*Recorded information*.

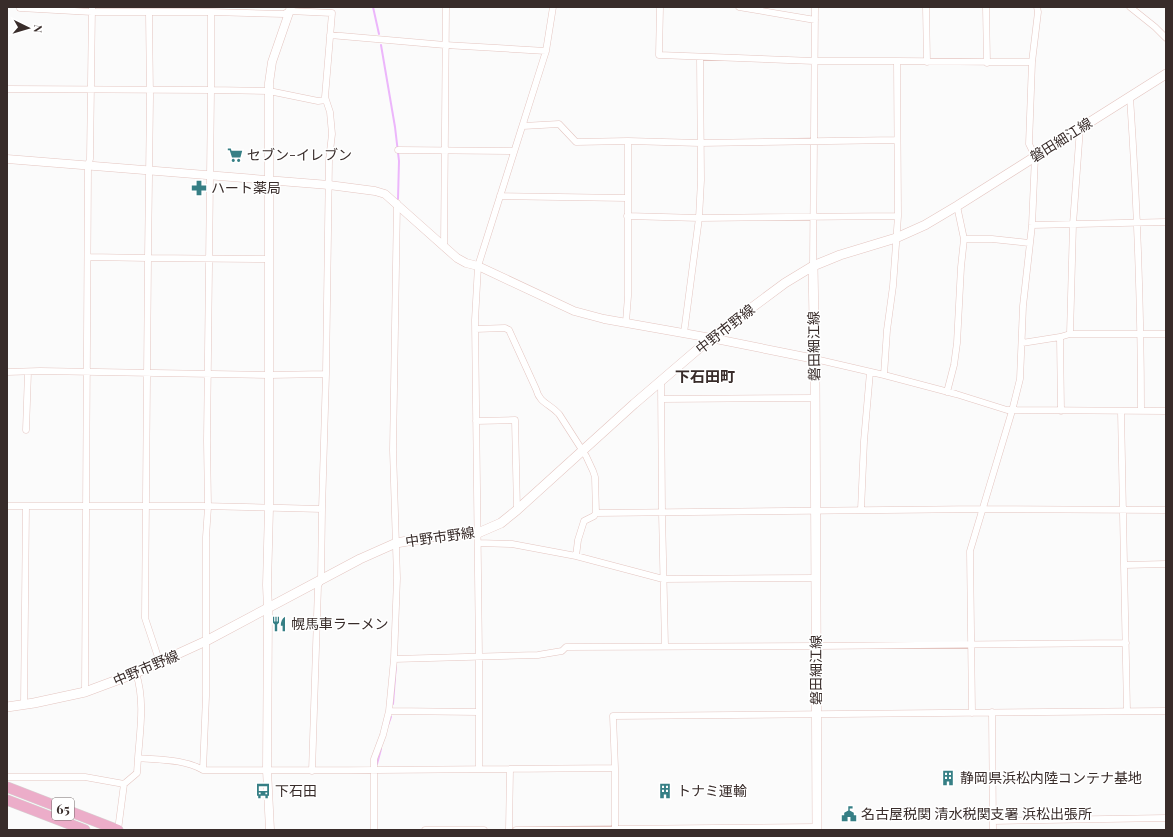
<svg xmlns="http://www.w3.org/2000/svg" width="1173" height="837" font-family="'Playfair Display','Noto Sans JP',serif">
<style>
.lines{fill:none;stroke-linecap:round;stroke-linejoin:round}
.stream{stroke:#ecb6fb;stroke-width:2}
.minor-casing{stroke:#e4c5c0;stroke-width:7}
.tertiary-casing{stroke:#e4c5c0;stroke-width:9}
.secondary-casing{stroke:#e4c5c0;stroke-width:10}
.primary-casing{stroke:#d7d5d4;stroke-width:11}
.minor{stroke:#fff;stroke-width:6}
.tertiary{stroke:#fff;stroke-width:8}
.secondary{stroke:#fff;stroke-width:9}
.primary{stroke:#ecadc9;stroke-width:10}
.labels{text-anchor:middle;stroke-width:3;stroke-linejoin:round;paint-order:stroke}
.shield{fill:#fff;stroke:#746b6a;stroke-width:1}
.shield-label{font-size:13px;font-weight:bold;fill:#382c2a}
.street-label{font-size:14px;fill:#382c2a;stroke:#fff}
.poi-label{font-size:14px;fill:#382c2a;stroke:#fff;text-anchor:start}
.neighbourhood-label{font-size:15px;font-weight:bold;fill:#382c2a;stroke:#fff}
</style>
<rect width="100%" height="100%" fill="#fbfbfb"/>
<g class="lines">
<!-- stream -->
<path class="stream" d="M373 7 379 34
M381 45 395 127 399 161 398 199
M393 704 396 664
M388 725 391 717
M377 764 381 749"/>
<!-- minor casing -->
<g class="minor-casing">
<path id="minor" d="M660 7 659 55 814 61H897L898 216 893 286 887 330 884 375
M739 7 815 20
M926 7 927 62
M986 7 987 63
M1130 7 1155 27 1166 38
M20 8 92 12H211L284 14 289 11 332 13 325 97 330 112 332 134 329 160 326 374 322 509 321 580 318 586 312 771
M149 13 150 97 148 258 269 259
M330 35 445 45 546 51
M897 61 1032 62
M7 89 211 90V12
M1130 97C1137 202 1141 306 1141 411
M326 100 318 101 269 91 211 90 207 441 208 507 206 537V696L203 770C340 771 478 769 615 768
M523 126 559 124 576 142 628 141
M398 150 514 151
M500 196 627 198
M627 216 699 218 898 216
M1032 225 1166 222
M964 239H992L1029 243
M444 247 446 7
M88 257 148 258 145 618 160 663
M813 266 815 7
M626 322 628 296V141L700 143 897 140
M475 329 505 328 509 330 536 389C540 404 549 403 559 414L586 456 593 471 595 477 596 513 983 509 1166 510
M684 333 699 218 701 180 700 57
M1070 334 1073 224 1080 128
M1060 337 1061 411
M1022 343 1060 337 1070 334H1166
M815 359 884 375 956 394 1007 410 1166 411
M7 372 40 371 269 375 326 374
M661 382 662 513 665 646
M947 392 954 365 957 343 961 267 964 239 957 206
M661 399 815 398
M1121 411 1124 565
M476 421 515 420 517 510
M26 430 28 372
M7 506H202L322 509
M861 510 864 441 870 372
M478 543 512 544 576 556 663 579 816 578
M576 556 578 540 584 521 594 516 596 513
M394 659 397 578 393 450 397 203
M136 673C145 701 140 730 138 758 160 760 184 759 203 770
M85 692 88 165 90 159 92 7
M24 705 26 506
M389 711 479 712
M1127 711 1124 565 1166 564
M992 712 993 830
M972 713 970 551 1012 411 1020 379 1023 306 1032 225 1035 156 1029 144 1032 62 1038 12 1037 7
M479 769V657L475 320 478 266 546 51 553 7
M7 777H85L124 784
M993 821 1166 818
M118 830 124 784 137 773 138 758
M374 830V759L383 735 389 711 394 659 538 655 562 651 566 647 817 646 1126 643
M425 830H484
M509 830 510 769
M516 830 817 827
M615 830V768L613 716 1166 711"/>
</g>
<!-- tertiary casing -->
<g class="tertiary-casing">
<path id="tertiary" d="M7 159 329 185 375 191 385 194 457 258 466 263 478 266 574 311 604 319 711 338 815 359
M270 830 267 770 268 609 267 585 269 508V83L272 62 291 7"/>
</g>
<!-- secondary casing -->
<g class="secondary-casing">
<path id="secondary" d="M813 266 815 376 817 830
M7 707 34 703 85 692 136 673 206 641 360 559 396 543 431 537 478 533 501 523 517 510 634 404 711 338 785 283 813 266 840 255 896 238 925 225 957 206 1166 74"/>
</g>
<!-- primary casing -->
<g class="primary-casing">
<path id="primary" d="M7 787 118 830
M7 800 85 830"/>
</g>
<!-- minor -->
<use href="#minor" class="minor"/>
<!-- tertiary -->
<use href="#tertiary" class="tertiary"/>
<!-- secondary -->
<use href="#secondary" class="secondary"/>
<!-- primary -->
<use href="#primary" class="primary"/>
</g>
<!-- icons -->
<defs>
<g id="supermarket-bare" transform="scale(1.2)"><path d="M-6-5.5h2.5l.6 2H6L4.5 2H-2.5L-4.4-4H-6ZM-1.5 3.2a1.3 1.3 0 1 0 .1 0ZM3 3.2a1.3 1.3 0 1 0 .1 0Z" fill="#367f85" stroke="#fff" stroke-width="2.5" paint-order="stroke"/></g>
<g id="pharmacy-bare" transform="scale(1.2)"><path d="M-2-6h4v4h4v4h-4v4h-4v-4h-4v-4h4Z" fill="#367f85" stroke="#fff" stroke-width="2.5" paint-order="stroke"/></g>
<g id="restaurant-bare" transform="scale(1.2)"><path d="M-5-6h1v4h1v-4h1v4h1v-4h1v5L-1.5 .5V6h-2V.5L-5-1ZM5-6V6H3V1.5H1.5Q1.5-4 5-6Z" fill="#367f85" stroke="#fff" stroke-width="2.5" paint-order="stroke"/></g>
<g id="building-bare" transform="scale(1.2)"><path d="M-4-6H4V6H1V3H-1V6H-4ZM-2.5-4.3h1.7v1.8h-1.7ZM.8-4.3h1.7v1.8H.8ZM-2.5-1h1.7V.8h-1.7ZM.8-1h1.7V.8H.8Z" fill="#367f85" stroke="#fff" stroke-width="2.5" paint-order="stroke"/></g>
<g id="bus-bare" transform="scale(1.2)"><path d="M-5-6H5V4H4V6H2V4H-2V6H-4V4H-5ZM-3.5-4V0h7V-4ZM-3.5 1.2v1.5H-2V1.2ZM2 1.2v1.5H3.5V1.2Z" fill="#367f85" stroke="#fff" stroke-width="2.5" paint-order="stroke"/></g>
<g id="civic-bare" transform="scale(1.2)"><path d="M-.6-6.5H3V-4.5H.6V-3L4-1V1h2V6H-6V1h2V-1L-.6-3ZM-1.2 2.5V6h2.4V2.5Z" fill="#367f85" stroke="#fff" stroke-width="2.5" paint-order="stroke"/></g>
</defs>
<g fill-rule="evenodd">
<use href="#supermarket-bare" x="235" y="155"/>
<use href="#pharmacy-bare" x="199" y="188"/>
<use href="#restaurant-bare" x="279" y="624"/>
<use href="#building-bare" x="948" y="778"/>
<use href="#bus-bare" x="263" y="791"/>
<use href="#building-bare" x="665" y="791"/>
<use href="#civic-bare" x="849" y="814"/>
</g>
<g class="labels">
<!-- shield labels -->
<rect class="shield" x="52" y="798" width="22" height="22" rx="3"/>
<g class="shield-label">
<text x="63" y="814">65</text>
</g>
<!-- street labels -->
<g class="street-label">
<text transform="translate(1061 140) rotate(-32)" y="5">磐田細江線</text>
<text transform="translate(725 329) rotate(-38)" y="5">中野市野線</text>
<text transform="translate(814 346) rotate(-91)" y="5">磐田細江線</text>
<text transform="translate(440 537) rotate(-8)" y="5">中野市野線</text>
<text transform="translate(146 668) rotate(-23)" y="5">中野市野線</text>
<text transform="translate(816 670) rotate(-90)" y="5">磐田細江線</text>
</g>
<!-- poi labels -->
<g class="poi-label">
<text x="247" y="160">セブン-イレブン</text>
<text x="211" y="193">ハート薬局</text>
<text x="291" y="629">幌馬車ラーメン</text>
<text x="960" y="783">静岡県浜松内陸コンテナ基地</text>
<text x="275" y="796">下石田</text>
<text x="677" y="796">トナミ運輸</text>
<text x="861" y="819">名古屋税関 清水税関支署 浜松出張所</text>
</g>
<!-- neighbourhood labels -->
<g class="neighbourhood-label">
<text x="705" y="382">下石田町</text>
</g>
</g>
<!-- border -->
<rect width="1173" height="837" fill="none" stroke="#382c2a" stroke-width="16"/>
<!-- north arrow -->
<g transform="translate(28 28) rotate(95)" stroke="#ffffff" stroke-width="3" paint-order="stroke">
<path d="M0-3L7 15L0 10L-7 15Z" fill="#382c2a"/>
<text y="-6" font-size="11" font-weight="bold" text-anchor="middle" fill="#382c2a">N</text>
</g>
</svg>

*What is required*. Return every line of the listing that has the word "linejoin" in it.

*Written response*.
.lines{fill:none;stroke-linecap:round;stroke-linejoin:round}
.labels{text-anchor:middle;stroke-width:3;stroke-linejoin:round;paint-order:stroke}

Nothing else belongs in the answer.